A Rough Start From Day One
Trubisky’s arrival was anything but smooth. He stepped into an offense short on proven receivers and built on shifting sand. New wrinkles kept being added, old plans kept being scrapped, and the constant churn made growth nearly impossible. For a rookie, the game is already fast. Add in teammates dropping passes and coaches rewriting the playbook, and it becomes a recipe for frustration. Some analysts still argue the Bears didn’t just fail Trubisky, they put him in a spot where failing was inevitable as one breakdown suggested.
Flashes of Ability, Patterns of Mistakes
The talent was there. He could scramble, extend plays, and drop in the occasional throw that made you think he was about to turn the corner. But just as often, the mechanics betrayed him. His footwork drifted, the ball placement wavered, and decision-making lagged. A coach might call the perfect play, but if the ball sails over the receiver’s head on third down, the drive stalls. Those lapses added up. By year three, fans were split between waiting for him to bloom and waiting for the front office to move on as early film study highlighted.
Coaching Changes and Mixed Messages
Trubisky’s development wasn’t helped by the constant change around him. The Bears cycled through coordinators and play-callers, each with different expectations. One year it was about tightening reads. The next it was about letting him use his legs more. The moving targets left him trying to do a little of everything without mastering the essentials. It’s hard for any quarterback to find a rhythm when the instructions keep shifting, and for a young one, it can be crippling as ESPN once detailed.

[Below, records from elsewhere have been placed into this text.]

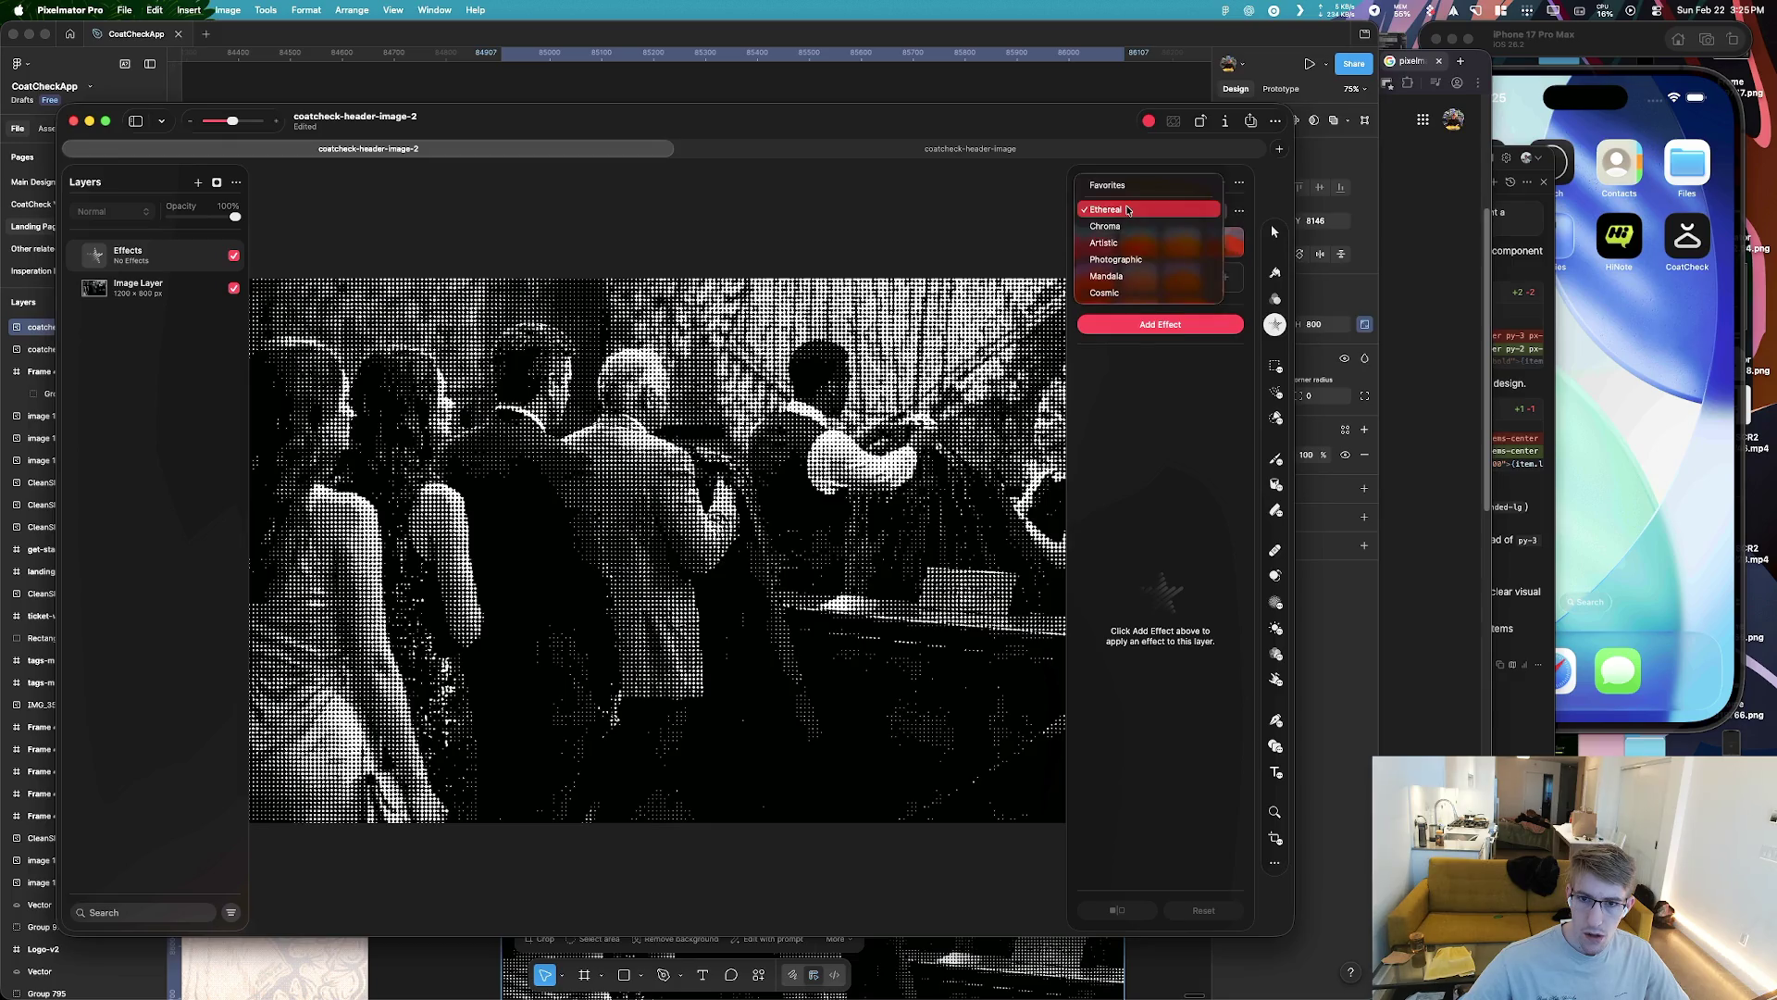
{"action": "left_click", "coordinate": [1128, 210]}
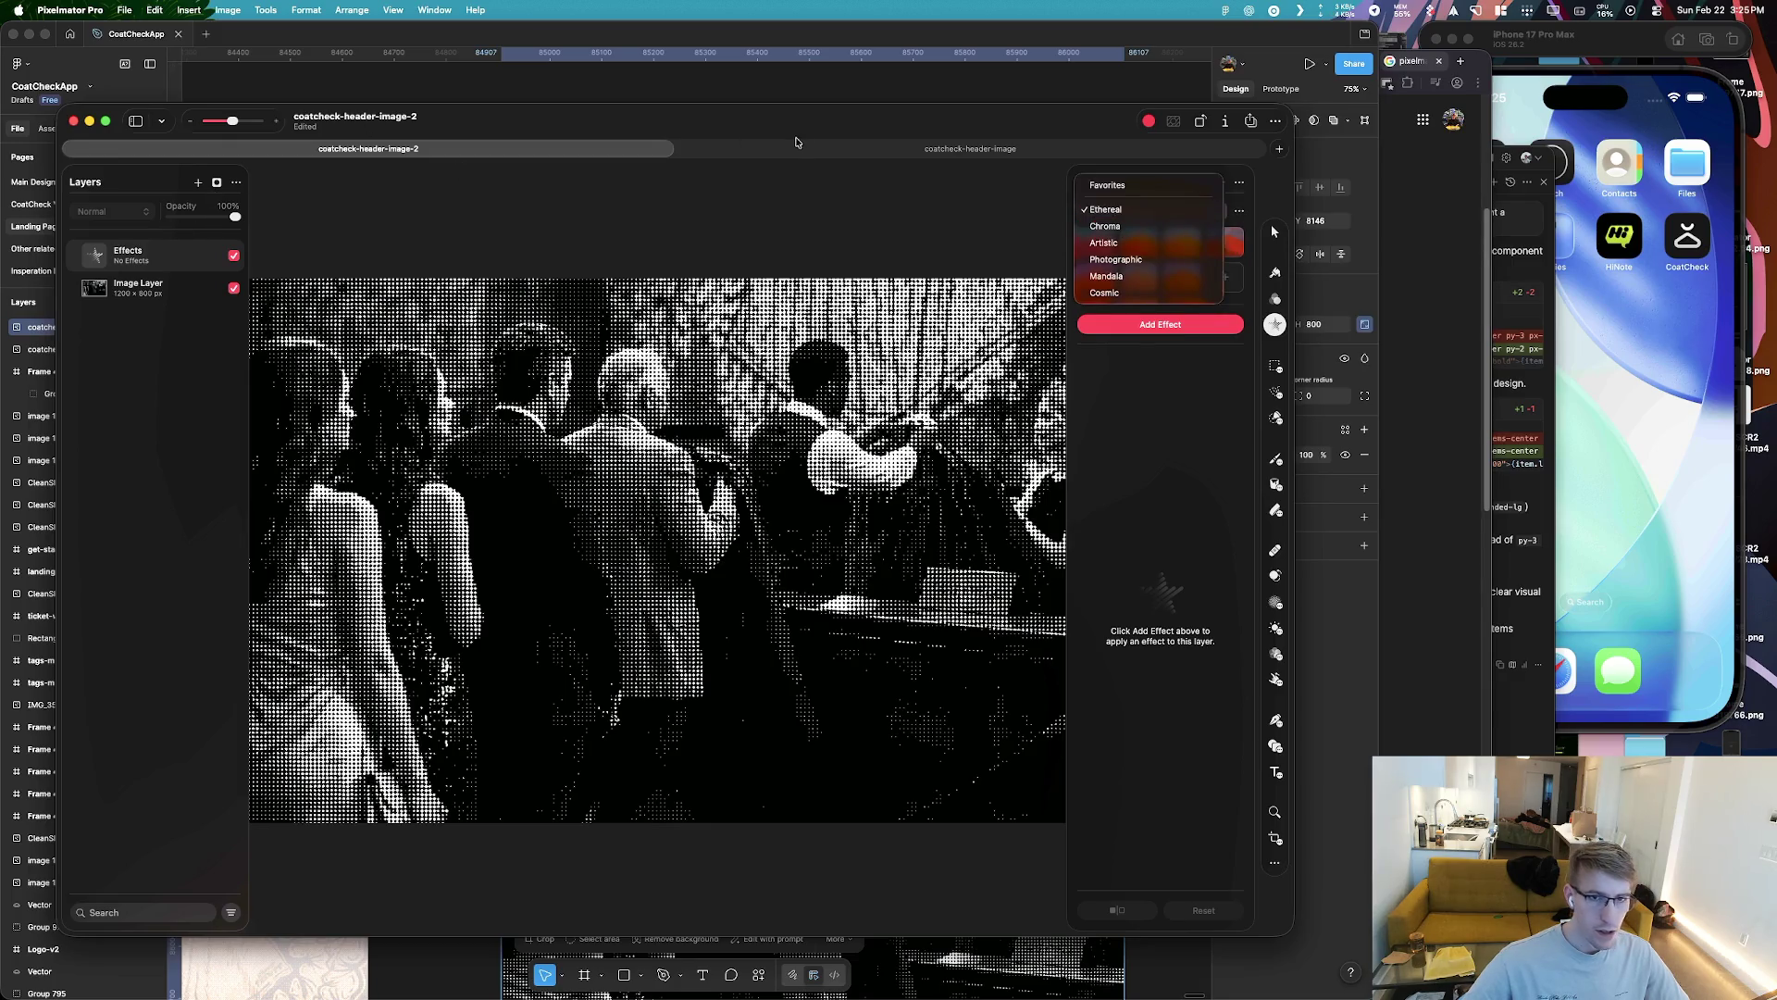
Check the preset categories in coatcheck-header-image, then return to coatcheck-header-image-2
{"action": "left_click", "coordinate": [838, 149]}
{"action": "left_click", "coordinate": [1128, 211]}
{"action": "left_click", "coordinate": [1120, 246]}
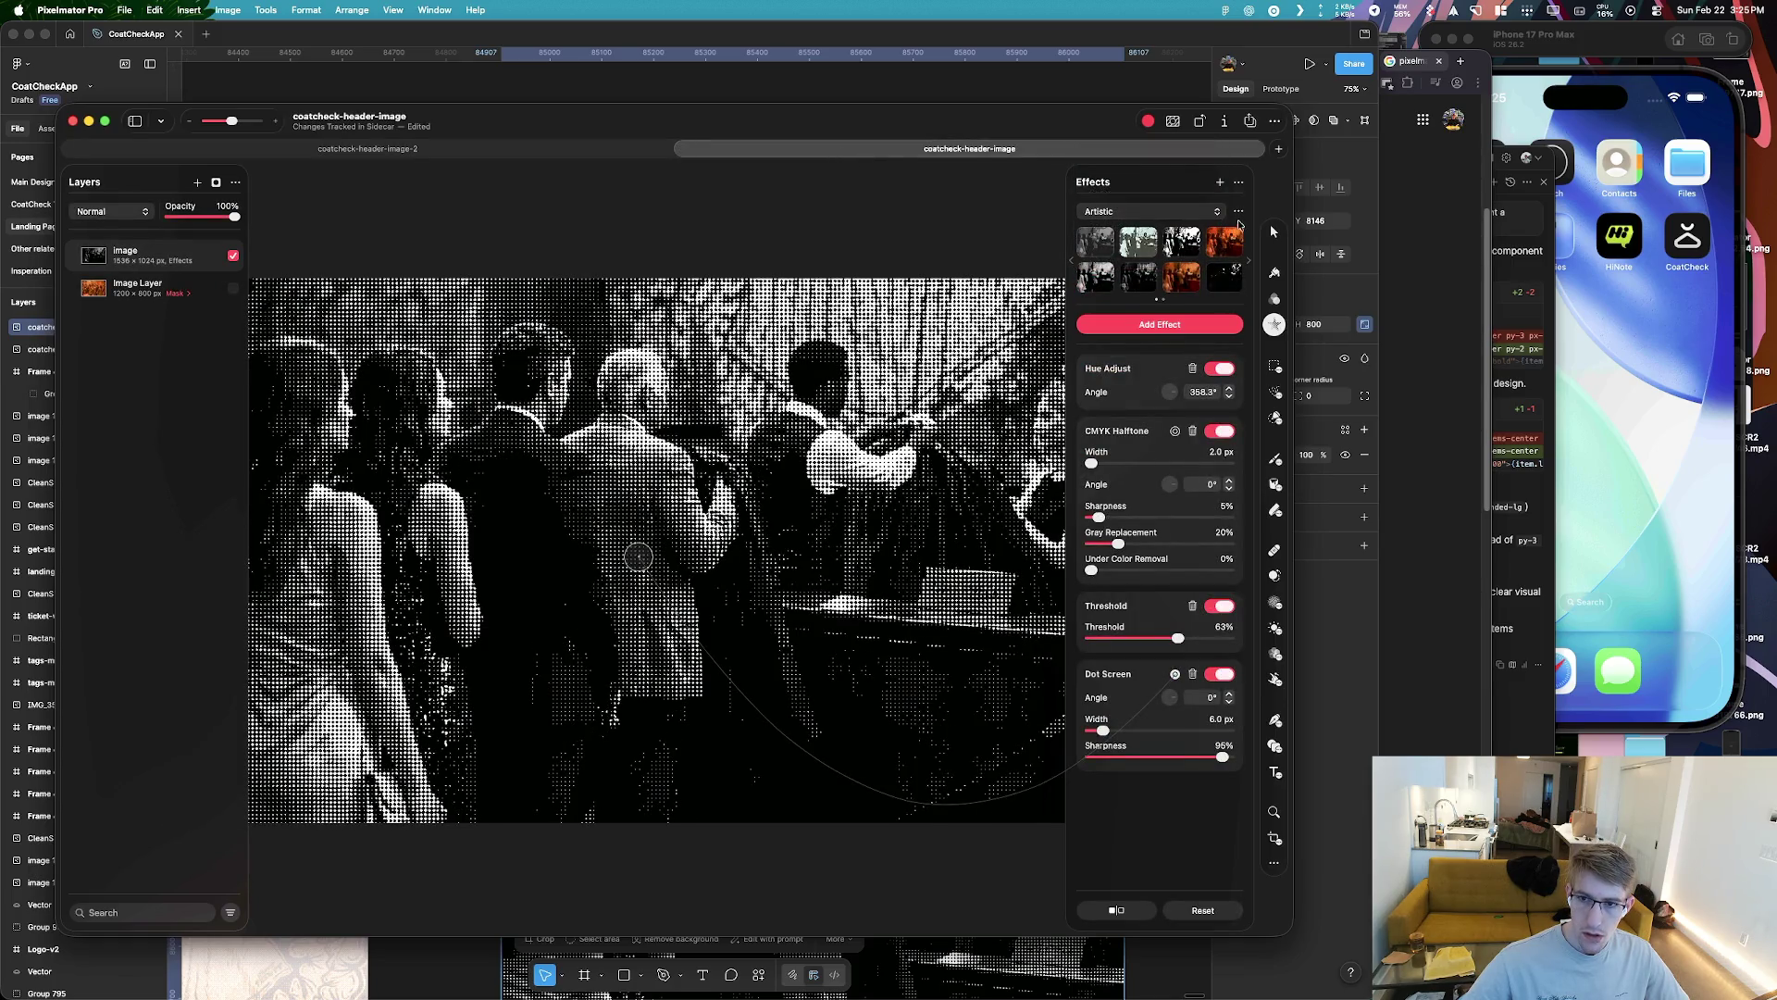
{"action": "left_click", "coordinate": [1239, 211]}
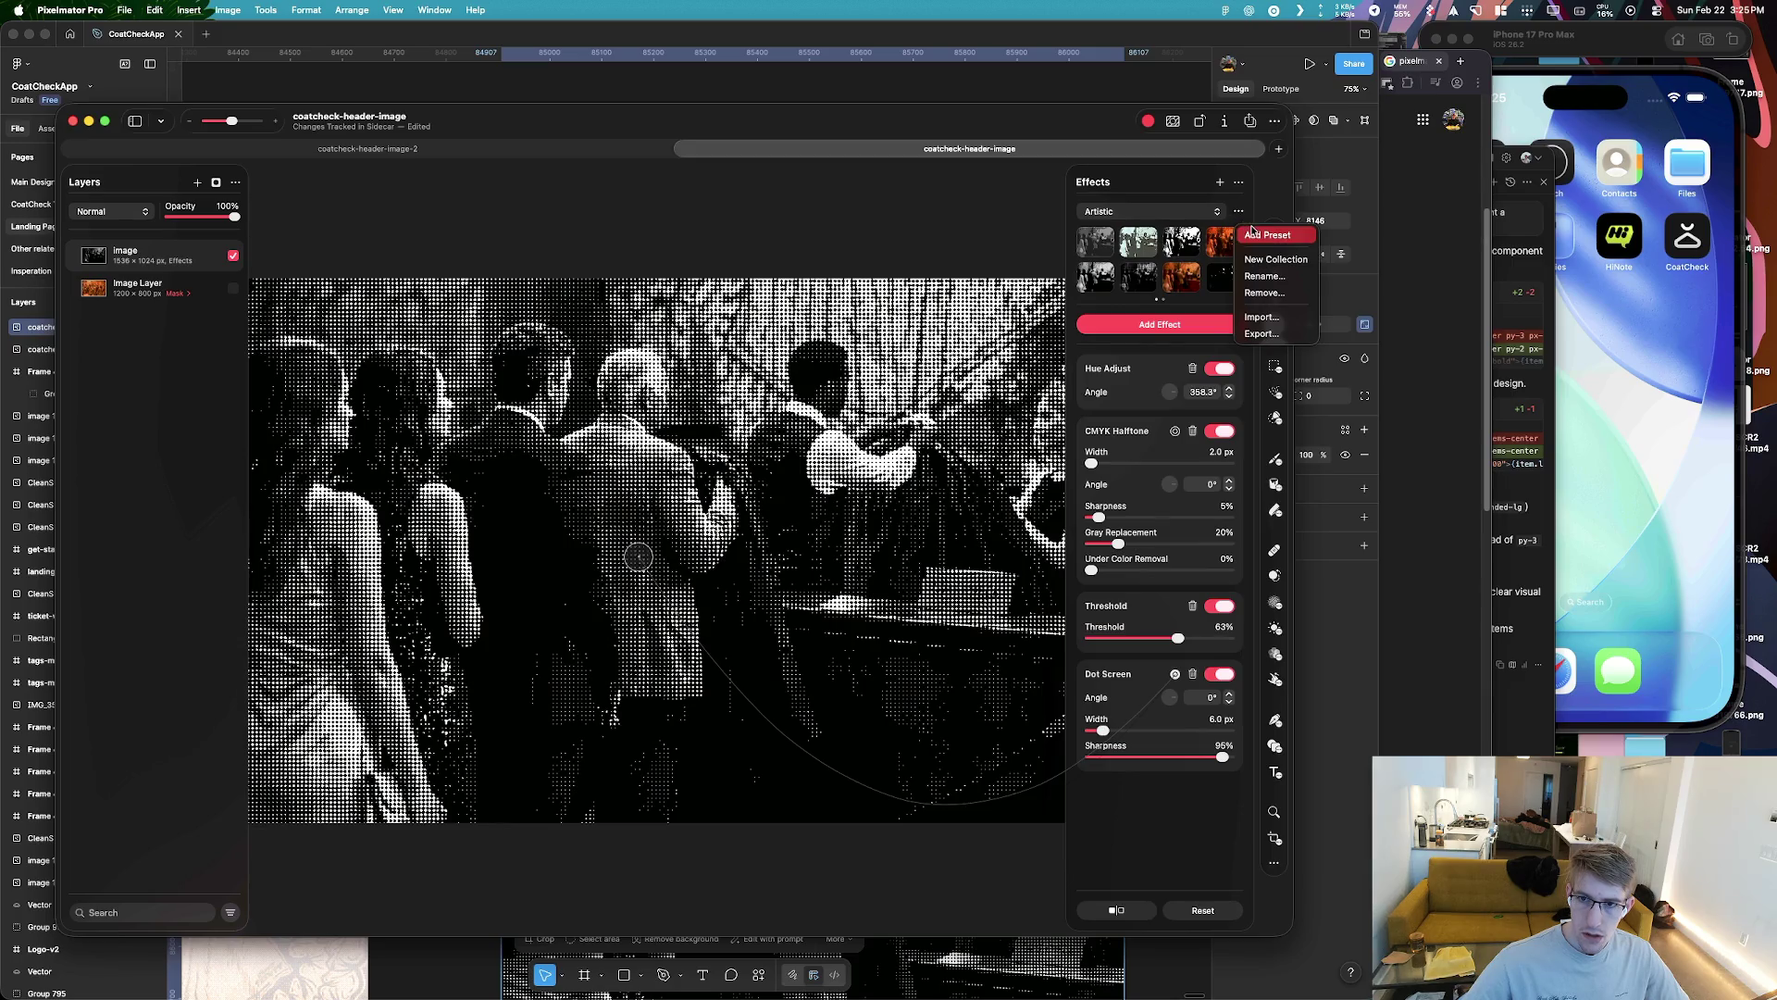
{"action": "left_click", "coordinate": [1267, 235]}
{"action": "left_click", "coordinate": [627, 150]}
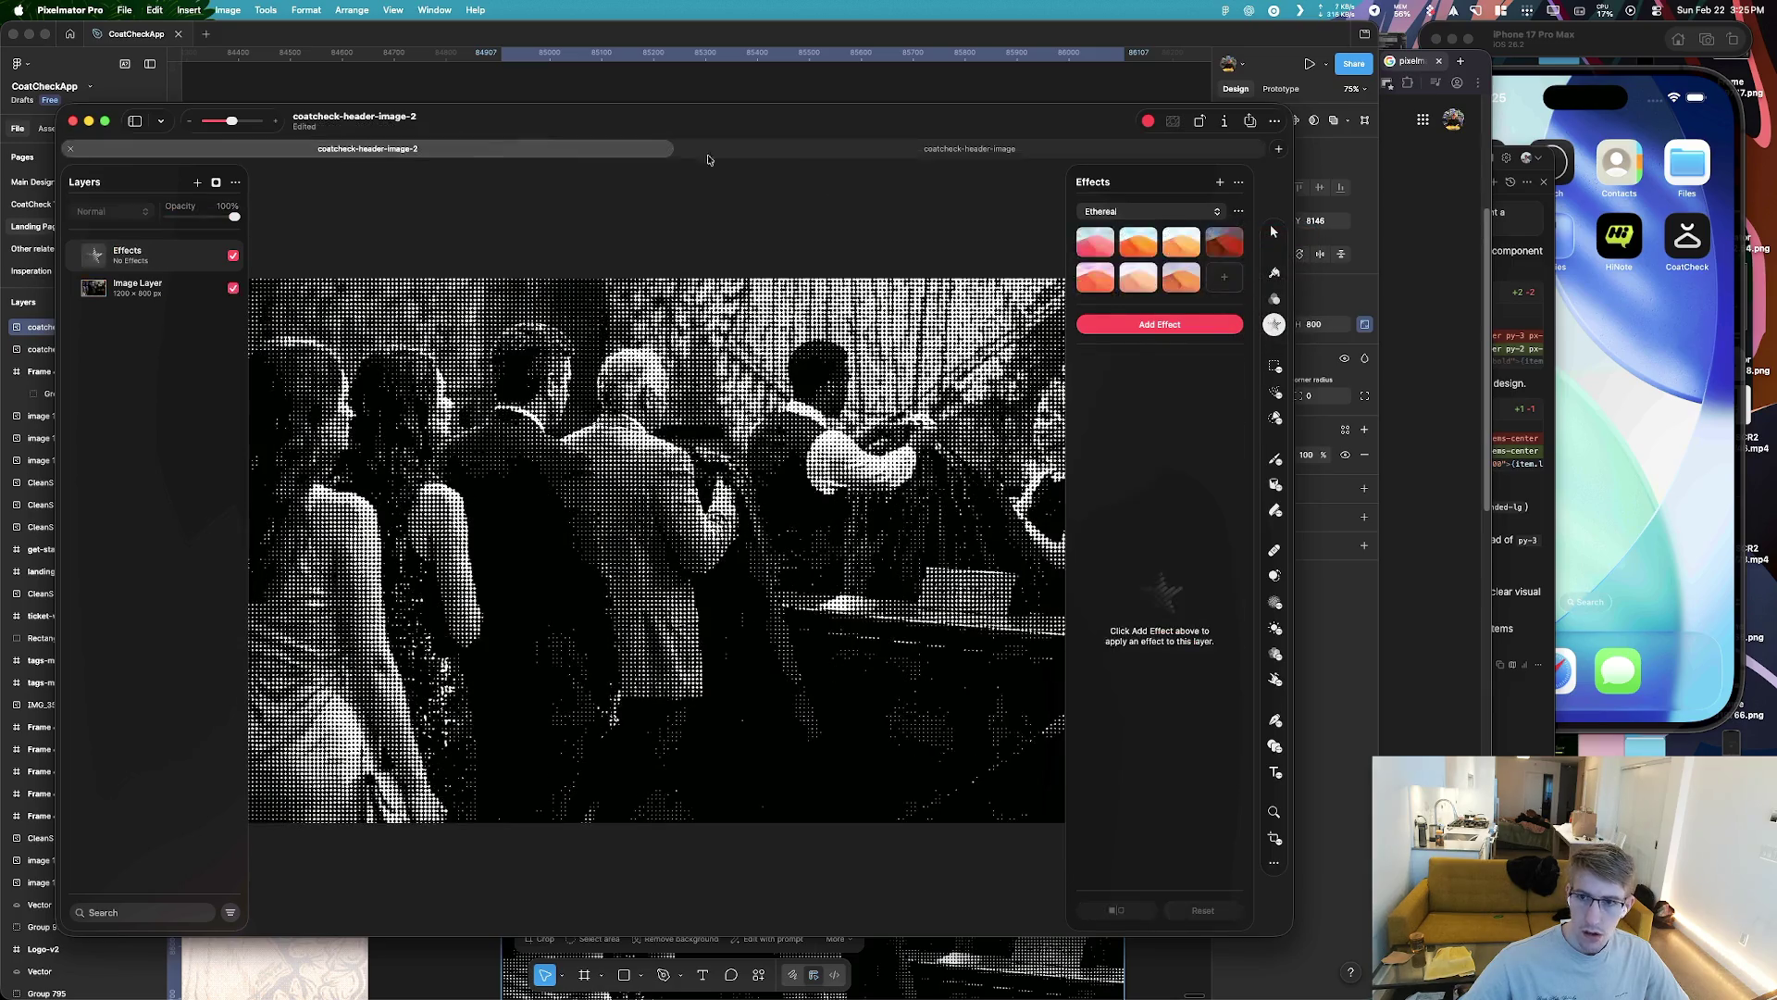
Add an extra effects layer, undo it, and reopen the preset category list
{"action": "left_click", "coordinate": [1240, 213]}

The Highs and the Headshakes
Still, there were days when Trubisky gave Chicago hope. One of the most memorable came in Denver in 2019. Facing fourth-and-long with seconds left, he fired a dart that set up the game-winning field goal. It was the kind of moment that reminded fans why the Bears had drafted him in the first place as the Chicago Sun-Times captured.
But those moments were too rare. More often the story was missed opportunities, bad interceptions, and drives that fizzled. The Bears had a playoff-caliber defense and solid weapons around him at times, yet the quarterback play rarely matched the rest of the roster as even the team’s own recaps admitted.
Living in Mahomes’ Shadow
And always, looming in the background, was the reminder of who Chicago could have taken. Every MVP award Patrick Mahomes earned only widened the gap between what the Bears had and what they missed. It isn’t entirely fair to judge one player by another’s success, but in this case, the comparison is unavoidable. The Bears’ gamble on Trubisky will always be framed by the superstar they passed on as talkSPORT summed up.
Trubisky’s time in Chicago isn’t easy to define. He wasn’t a total bust, but he wasn’t the answer either. Some fans remember the grit and the rare late-game heroics. Others see a missed chance that kept the team stuck in the same old cycle. Either way, his name will always be linked to the Bears’ ongoing search for stability at the most important position in football.